Re: [Discuss] Datasource v2 support for Kerberos

2018-09-24 Thread Ryan Blue
Dale, what do you think about the option that I suggested? I think that's
different from the ones that you just listed.

Basically, the idea is to have a "shared" set of options that are passed to
all sources. This would not be a whitelist, it would be a namespace that
ends up passed in everywhere. That way, kerberos options would be set in
the shared space, but could be set directly if you want to override.

The problem I have with your option 1 is that it requires a whiltelist,
which is difficult to maintain and doesn't have obvious behavior. If a user
wants to share an option, it has to be a special one. Otherwise the user
has to wait until we add it to a whitelist, which is slow.

I don't think your option 2 works because that's no better than what we do
today. And as you said, isolating config is a good goal.

Your option 3 is basically a whitelist, but with additional interfaces to
activate the option sets to forward. I think that's a bit too intrusive and
shares the problems that a whitelist has.

The option I'm proposing gets around those issues because it is obvious
what is happening. Any option under the shared namespace is copied to all
sources and catalogs. That doesn't require Spark to do anything to support
specific sets of options and is predictable behavior for users to
understand. It also allows us to maintain separation instead of passing all
options. I think this is a good option overall.

What do you think?

rb

On Sun, Sep 23, 2018 at 5:21 PM tigerquoll  wrote:

> I believe the current spark config system is unfortunate in the way it has
> grown - you have no way of telling which sub-systems uses which
> configuration options without direct and detailed reading of the code.
>
> Isolating config items for datasources into a separate namespaces (rather
> then using a whitelist), is a nice idea - unfortunately in this case we are
> dealing with configuration items that have been exposed to end-users in
> their current from for a significant amount of time, and Kerberos
> cross-cuts
> not only datasources, but also things like YARN.
>
> So given that fact - the best options of a way forward I can think of are:
> 1. Whitelisting of specific sub sections of the configuration space, or
> 2. Just pass in a Map[String,String] of all config values
> 3. Implement a specific interface for data sources to indicate/implement
> Kerberos support
>
> Option (1), is pretty arbitrary, and more then likely the whitelist will
> change from version to version as additional items get added to it.  Data
> sources will develop dependencies on certain configuration values being
> present in the white list.

Extracted information:

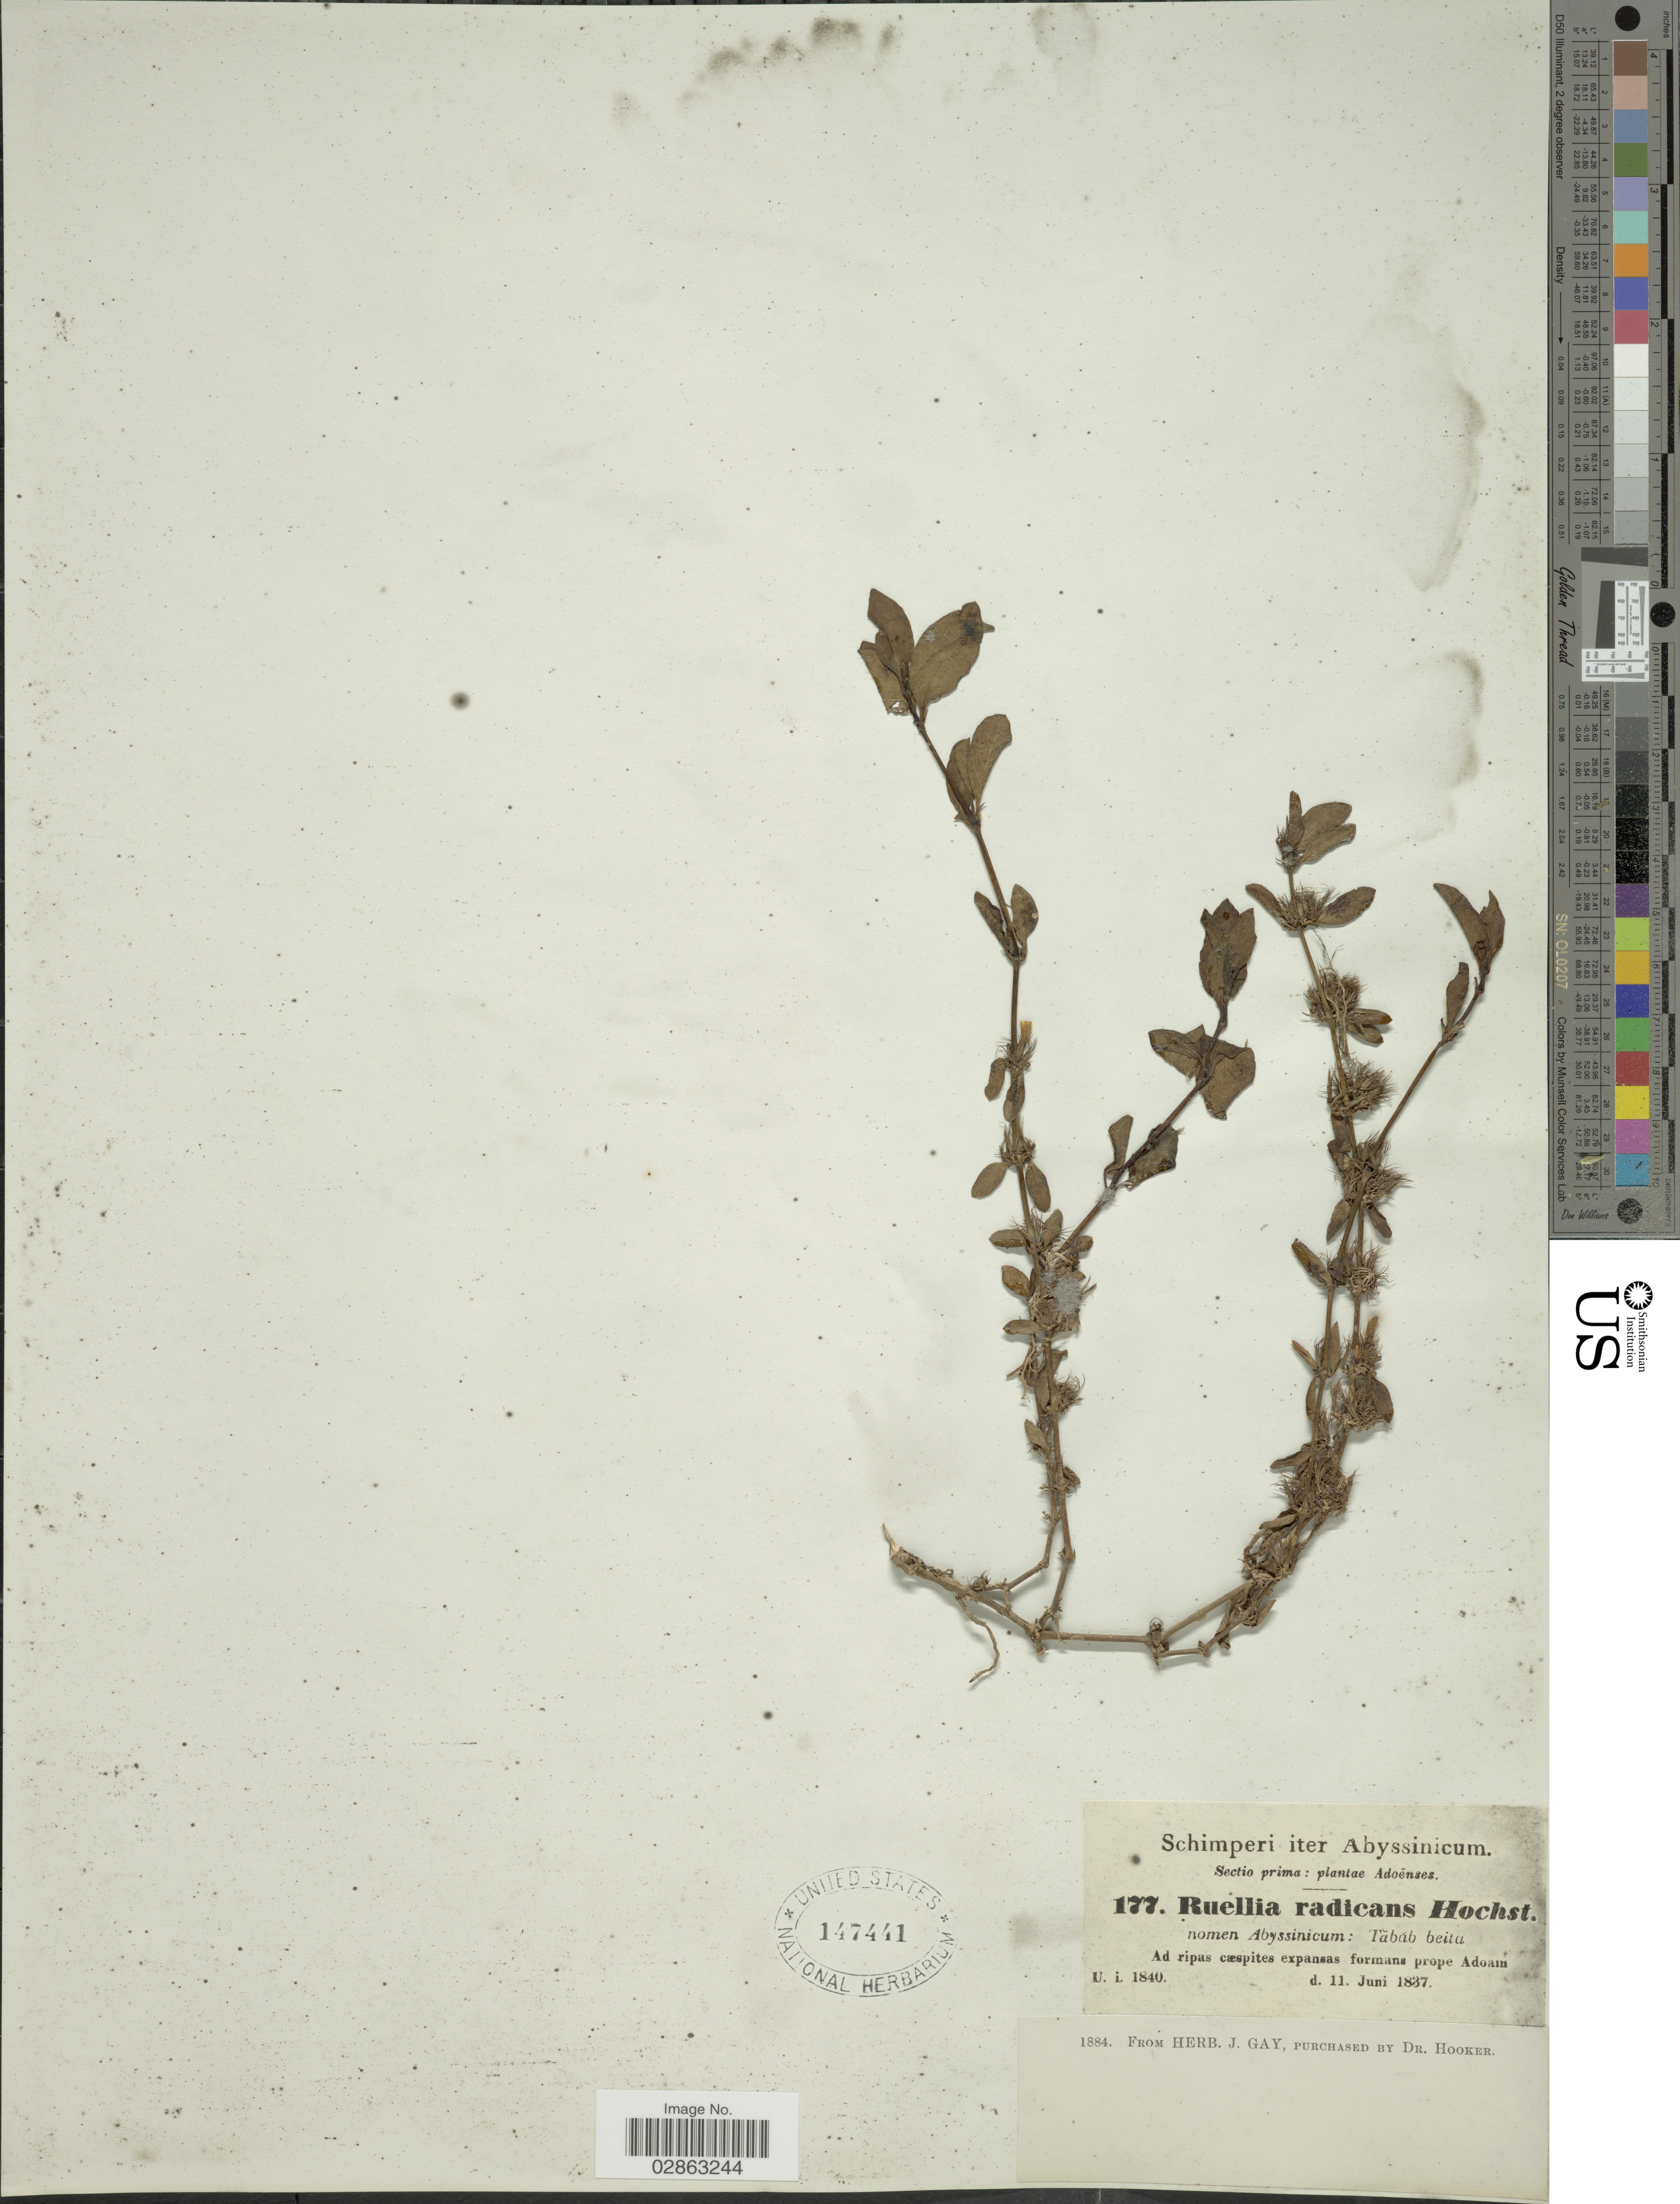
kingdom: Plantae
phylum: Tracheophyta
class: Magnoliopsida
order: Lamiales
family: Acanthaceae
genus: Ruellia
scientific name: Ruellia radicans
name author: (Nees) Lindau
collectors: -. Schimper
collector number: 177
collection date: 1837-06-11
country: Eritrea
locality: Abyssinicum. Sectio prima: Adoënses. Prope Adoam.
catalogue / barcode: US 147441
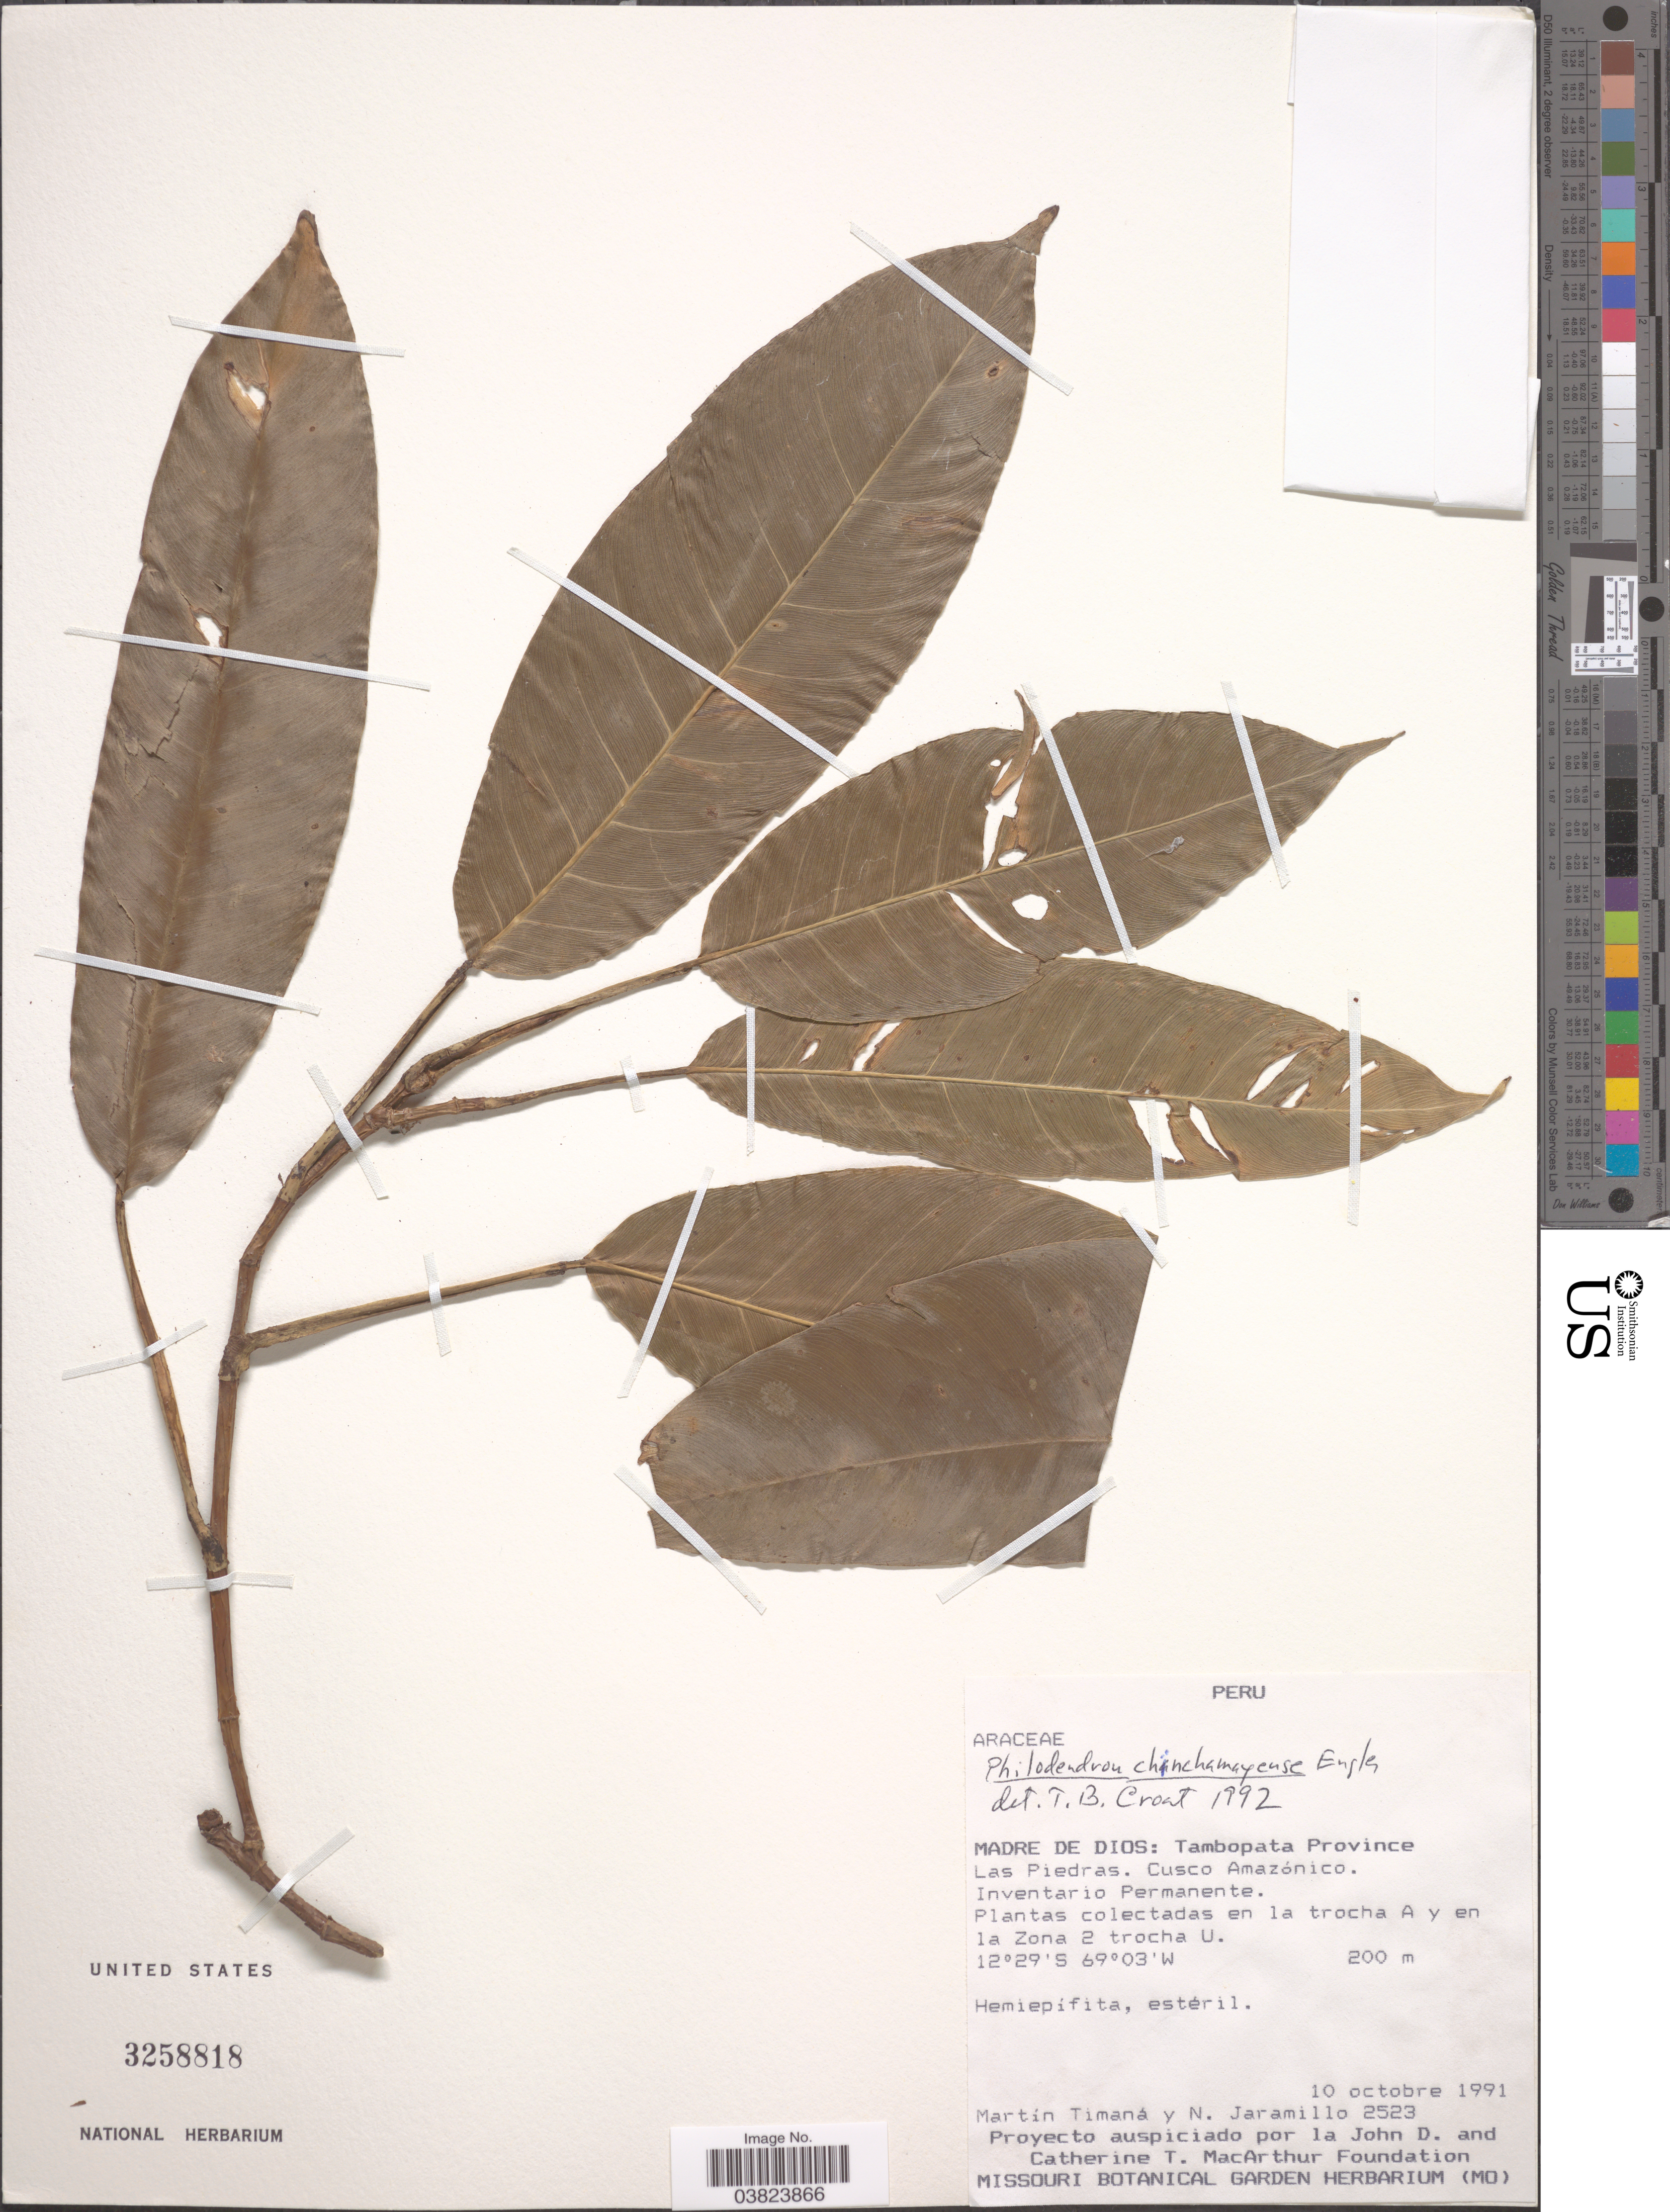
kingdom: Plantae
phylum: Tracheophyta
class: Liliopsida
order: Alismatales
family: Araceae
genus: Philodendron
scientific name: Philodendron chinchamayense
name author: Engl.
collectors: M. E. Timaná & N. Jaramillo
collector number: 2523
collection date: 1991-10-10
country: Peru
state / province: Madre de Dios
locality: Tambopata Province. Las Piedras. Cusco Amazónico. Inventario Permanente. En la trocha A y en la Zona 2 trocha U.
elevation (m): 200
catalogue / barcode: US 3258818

Problem A: How would you render this sentence from the Kerberos thread in French: "The option I'm proposing gets around those issues because it is obvious what is happening."?
Problem B: Could you proceed with the Kerberos thread by writing what comes after its final sentence?

Final answer A: L'option que je propose contourne ces problèmes, car ce qui se passe est évident.

Final answer B:
>
> Option (2) would work, but continues the practice of having a vaguely
> specified grab-bag of config items as a dependency for practically all
> Spark
> code.
>
> I am beginning to to warm to option (3), it would be a clean way of
> declaring that a data source supports Kerberos, and also a cleanly
> specified
> way of injecting the relevant Kerberos configuration information into the
> data source - and we will not need to change any user-facing configuration
> items as well.
>
>
>
>
>
> --
> Sent from: http://apache-spark-developers-list.1001551.n3.nabble.com/
>
> -
> To unsubscribe e-mail: dev-unsubscr...@spark.apache.org
>
>

-- 
Ryan Blue
Software Engineer
Netflix


Re: [Discuss] Datasource v2 support for Kerberos

2018-09-23 Thread tigerquoll
I believe the current spark config system is unfortunate in the way it has
grown - you have no way of telling which sub-systems uses which
configuration options without direct and detailed reading of the code.

Isolating config items for datasources into a separate namespaces (rather
then using a whitelist), is a nice idea - unfortunately in this case we are
dealing with configuration items that have been exposed to end-users in
their current from for a significant amount of time, and Kerberos cross-cuts
not only datasources, but also things like YARN.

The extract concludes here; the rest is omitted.